*Artigo publicado originalmente no jornal O Globo em 04/08/2012.
Há poucos dias, foi divulgado acordo firmado entre o Ministério Público Estadual e a Supervia, concessionária dos trens urbanos do Rio. A empresa fará obra para reduzir o vão entre o trem e a plataforma de embarque, na estação Triagem. Vamos entender: quando pára o trem na plataforma, fica “fresta” com inacreditáveis 80cm de largura, que os passageiros têm que pular.
A Supervia opera os serviços de trem urbano desde 1998. Por que esperou ação do MPE para fazer essa obra elementar?
Nesta semana, entrou em operação outro trem importado da China. Serão trinta até 2014, em uma frota de cento e sessenta. A concessionária diz que até 2016 todos serão novos ou reformados. Esse objetivo é passo importante para a recuperação do sistema.
No entanto, grande parte das estações está como em meados do século passado. As plataformas são descobertas, expostas ao sol e à chuva. Os acessos são por escadas com altura equivalente a três andares. Uma reforma dessa base física, para dar conforto ao usuário, não exige importação da China, basta haver projeto e decisão. Os recursos são ínfimos, se comparados com investimentos em rodovias.
A meta da Supervia é dobrar o número de viagens, chegar a um milhão/dia. O mesmo que há quarenta anos, quando a população era a metade de hoje. Pela abrangência da rede na metrópole, seria possível transportar mais de dois milhões de passageiros/dia. Por que não buscar essa meta? (O Rio é a cidade do país onde se gasta mais tempo na viagem casa-trabalho.)
Tal questão se insere no quadro de precariedade dos serviços públicos em nossas cidades. O saneamento na Baixada Fluminense chega à espantosa cifra de apenas 0,5% de esgoto tratado em Nova Iguaçu, que tem 800 mil habitantes.
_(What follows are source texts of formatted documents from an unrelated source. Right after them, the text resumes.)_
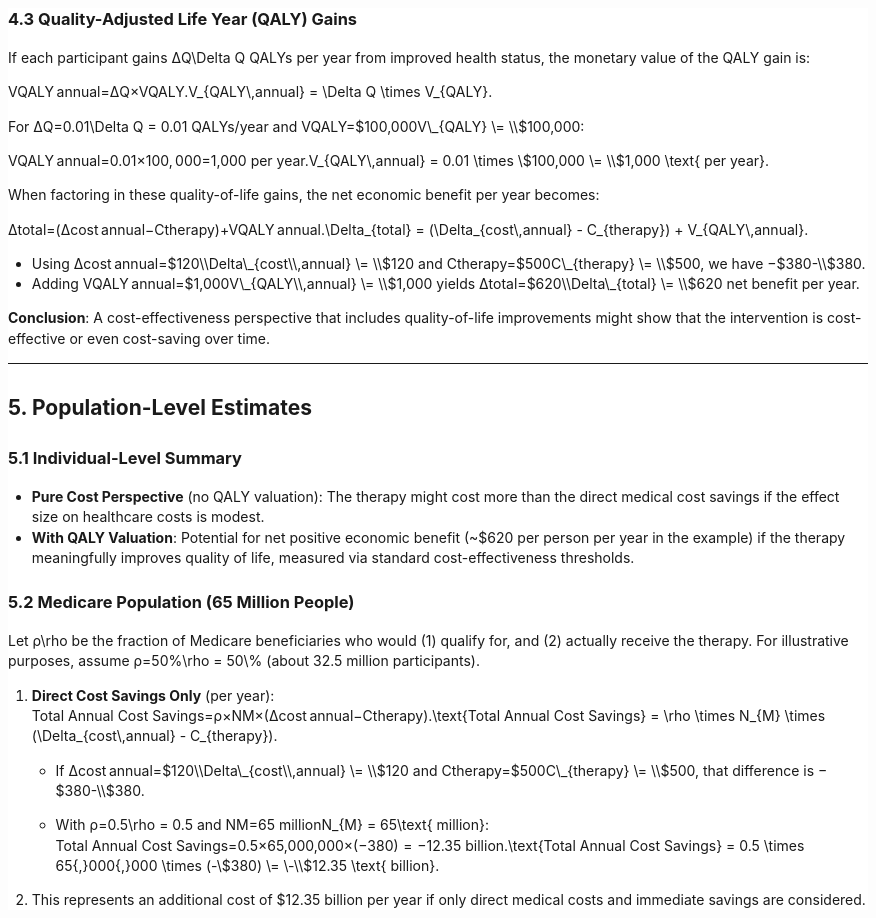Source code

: ### **4.3 Quality-Adjusted Life Year (QALY) Gains**

If each participant gains ΔQ\\Delta Q QALYs per year from improved health status, the monetary value of the QALY gain is:

VQALY annual=ΔQ×VQALY.V\_{QALY\\,annual} \= \\Delta Q \\times V\_{QALY}.

For ΔQ=0.01\\Delta Q \= 0.01 QALYs/year and VQALY=$100,000V\_{QALY} \= \\$100,000:

VQALY annual=0.01×$100,000=$1,000 per year.V\_{QALY\\,annual} \= 0.01 \\times \\$100,000 \= \\$1,000 \\text{ per year}.

When factoring in these quality-of-life gains, the net economic benefit per year becomes:

Δtotal=(Δcost annual−Ctherapy)+VQALY annual.\\Delta\_{total} \= (\\Delta\_{cost\\,annual} \- C\_{therapy}) \+ V\_{QALY\\,annual}.

* Using Δcost annual=$120\\Delta\_{cost\\,annual} \= \\$120 and Ctherapy=$500C\_{therapy} \= \\$500, we have −$380-\\$380.  
* Adding VQALY annual=$1,000V\_{QALY\\,annual} \= \\$1,000 yields Δtotal=$620\\Delta\_{total} \= \\$620 net benefit per year.

**Conclusion**: A cost-effectiveness perspective that includes quality-of-life improvements might show that the intervention is cost-effective or even cost-saving over time.

---

## **5\. Population-Level Estimates**

### **5.1 Individual-Level Summary**

* **Pure Cost Perspective** (no QALY valuation): The therapy might cost more than the direct medical cost savings if the effect size on healthcare costs is modest.  
* **With QALY Valuation**: Potential for net positive economic benefit (\~$620 per person per year in the example) if the therapy meaningfully improves quality of life, measured via standard cost-effectiveness thresholds.

### **5.2 Medicare Population (65 Million People)**

Let ρ\\rho be the fraction of Medicare beneficiaries who would (1) qualify for, and (2) actually receive the therapy. For illustrative purposes, assume ρ=50%\\rho \= 50\\% (about 32.5 million participants).

1. **Direct Cost Savings Only** (per year):  
    Total Annual Cost Savings=ρ×NM×(Δcost annual−Ctherapy).\\text{Total Annual Cost Savings} \= \\rho \\times N\_{M} \\times (\\Delta\_{cost\\,annual} \- C\_{therapy}).  
   * If Δcost annual=$120\\Delta\_{cost\\,annual} \= \\$120 and Ctherapy=$500C\_{therapy} \= \\$500, that difference is −$380-\\$380.

   * With ρ=0.5\\rho \= 0.5 and NM=65 millionN\_{M} \= 65\\text{ million}:  
      Total Annual Cost Savings=0.5×65,000,000×(−$380)=−$12.35 billion.\\text{Total Annual Cost Savings} \= 0.5 \\times 65{,}000{,}000 \\times (-\\$380) \= \-\\$12.35 \\text{ billion}.  
2. This represents an additional cost of $12.35 billion per year if only direct medical costs and immediate savings are considered.
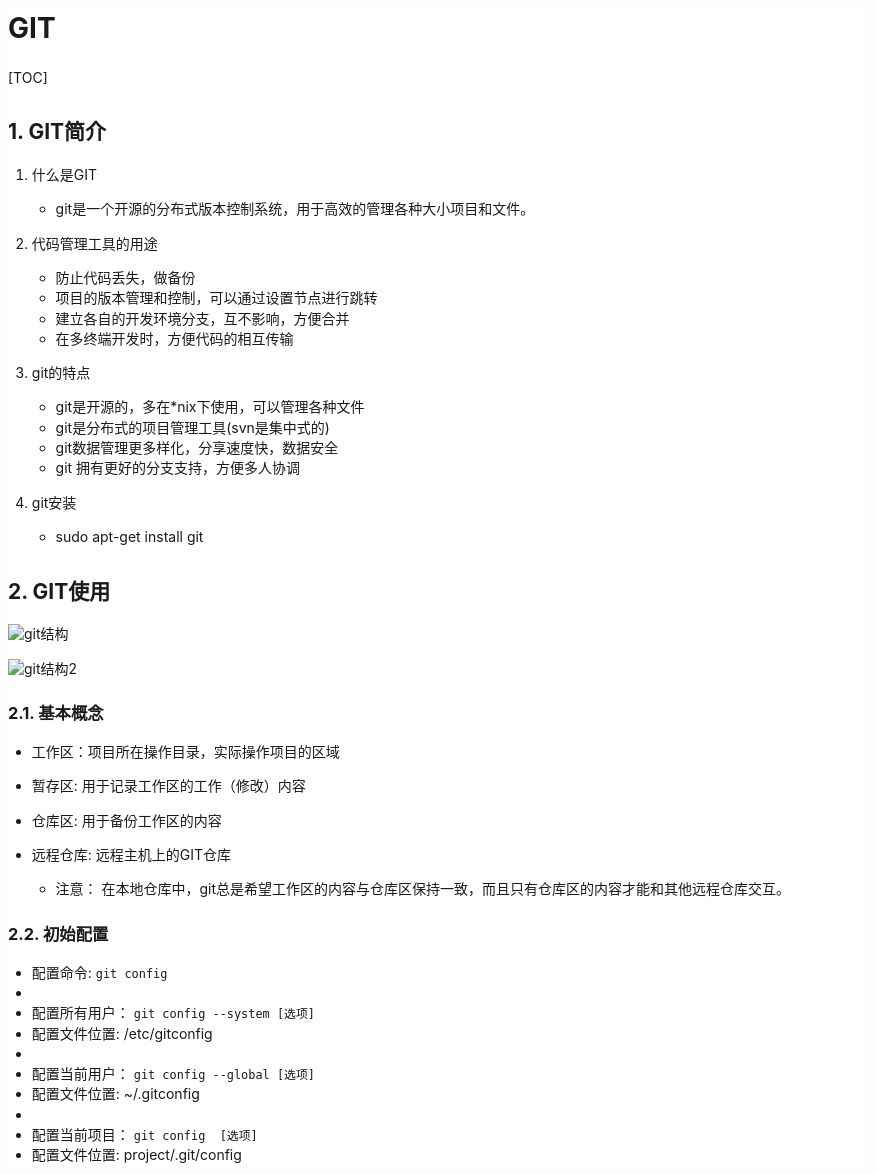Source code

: GIT
==========================

[TOC]

## 1. GIT简介

1. 什么是GIT

    - git是一个开源的分布式版本控制系统，用于高效的管理各种大小项目和文件。

2. 代码管理工具的用途

    - 防止代码丢失，做备份
    - 项目的版本管理和控制，可以通过设置节点进行跳转
    - 建立各自的开发环境分支，互不影响，方便合并
    - 在多终端开发时，方便代码的相互传输

3. git的特点

    - git是开源的，多在*nix下使用，可以管理各种文件
    - git是分布式的项目管理工具(svn是集中式的)
    - git数据管理更多样化，分享速度快，数据安全
    - git 拥有更好的分支支持，方便多人协调

4. git安装

    - sudo apt-get install git

## 2. GIT使用

![git结构](img/git.jpeg)

![git结构2](img/git.png)

### 2.1. 基本概念

* 工作区：项目所在操作目录，实际操作项目的区域
* 暂存区: 用于记录工作区的工作（修改）内容
* 仓库区: 用于备份工作区的内容
* 远程仓库: 远程主机上的GIT仓库

    - 注意： 在本地仓库中，git总是希望工作区的内容与仓库区保持一致，而且只有仓库区的内容才能和其他远程仓库交互。

### 2.2. 初始配置

- 配置命令: `git config`  
- 
- 配置所有用户： `git config --system [选项]`  
- 配置文件位置:  /etc/gitconfig
- 
- 配置当前用户： `git config --global [选项]`  
- 配置文件位置:  ~/.gitconfig  
- 
- 配置当前项目： `git config  [选项]`  
- 配置文件位置:  project/.git/config  
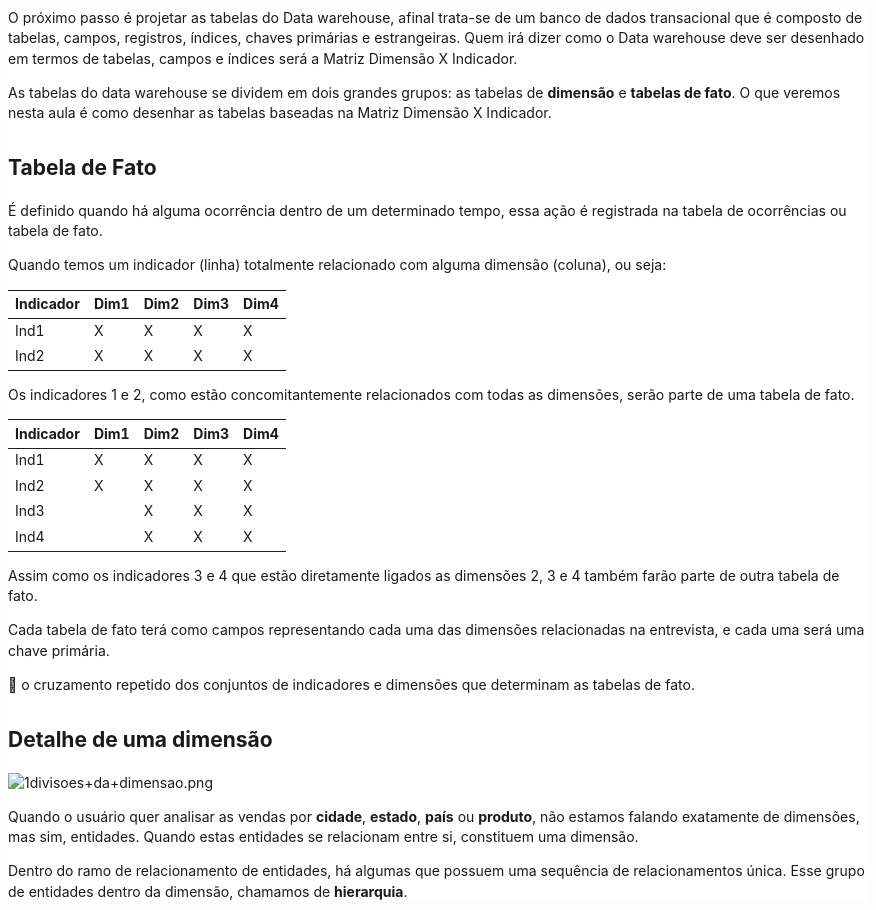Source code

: O próximo passo é projetar as tabelas do Data warehouse, afinal trata-se de um banco de dados transacional que é composto de tabelas, campos, registros, índices, chaves primárias e estrangeiras. Quem irá dizer como o Data warehouse deve ser desenhado em termos de tabelas, campos e índices será a Matriz Dimensão X Indicador.

As tabelas do data warehouse se dividem em dois grandes grupos: as tabelas de **dimensão** e **tabelas de fato**. O que veremos nesta aula é como desenhar as tabelas baseadas na Matriz Dimensão X Indicador.

## Tabela de Fato

É definido quando há alguma ocorrência dentro de um determinado tempo, essa ação é registrada na tabela de ocorrências ou tabela de fato.

Quando temos um indicador (linha) totalmente relacionado com alguma dimensão (coluna), ou seja:

| Indicador | Dim1 | Dim2 | Dim3 | Dim4 |
| --- | --- | --- | --- | --- |
| Ind1 | X | X | X | X |
| Ind2 | X | X | X | X |

Os indicadores 1 e 2, como estão concomitantemente relacionados com todas as dimensões, serão parte de uma tabela de fato. 

| Indicador | Dim1 | Dim2 | Dim3 | Dim4 |
| --- | --- | --- | --- | --- |
| Ind1 | X | X | X | X |
| Ind2 | X | X | X | X |
| Ind3 |  | X | X | X |
| Ind4 |  | X | X | X |

Assim como os indicadores 3 e 4 que estão diretamente ligados as dimensões 2, 3 e 4 também farão parte de outra tabela de fato. 

Cada tabela de fato terá como campos representando cada uma das dimensões relacionadas na entrevista, e cada uma será uma chave primária. 

<aside>
📌 o cruzamento repetido dos conjuntos de indicadores e dimensões que determinam as tabelas de fato.

</aside>

## Detalhe de uma dimensão

![1divisoes+da+dimensao.png](1divisoesdadimensao.png)

Quando o usuário quer analisar as vendas por **cidade**, **estado**, **país** ou **produto**, não estamos falando exatamente de dimensões, mas sim, entidades. Quando estas entidades se relacionam entre si, constituem uma dimensão.

Dentro do ramo de relacionamento de entidades, há algumas que possuem uma sequência de relacionamentos única. Esse grupo de entidades dentro da dimensão, chamamos de **hierarquia**.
Também por isso, a despoluição da Baía de Guanabara pouco progride. O que explica que novos corredores de ônibus imponham aos passageiros usar escada e passarela para atravessar a rua que separa estação e calçada –ambas no mesmo nível? É o privilégio ao automóvel, que elimina sinais de trânsito em vias urbanas, apesar do corredor ser destinado ao serviço de transporte coletivo…
Nestas décadas em que o país passou de “eminentemente agrário” para “sexta economia”, nossas cidades foram maltratadas, subjugadas ao interesse de outras políticas setoriais. Acostumamo-nos à carência de investimentos em mobilidade, saneamento, habitação, à escassez de serviços públicos.
De fato, as cidades subsidiaram o desenvolvimento nacional.
Neste século 21, porém, as coisas mudam. O desenvolvimento se dará a partir do conhecimento e da inovação, cujo lugar é a cidade. Assim, o importante passivo sócio-ambiental urbano brasileiro se coloca como um desafio estratégico a ser enfrentado. Onde, também por exigência do avanço democrático, a universalização de bons serviços urbanos é condição indispensável.
Trazer os serviços públicos urbanos para a nossa contemporaneidade é obra coletiva, dos governos, da sociedade, de suas organizações. Não será coisa simples. Há de ser uma agenda de todos.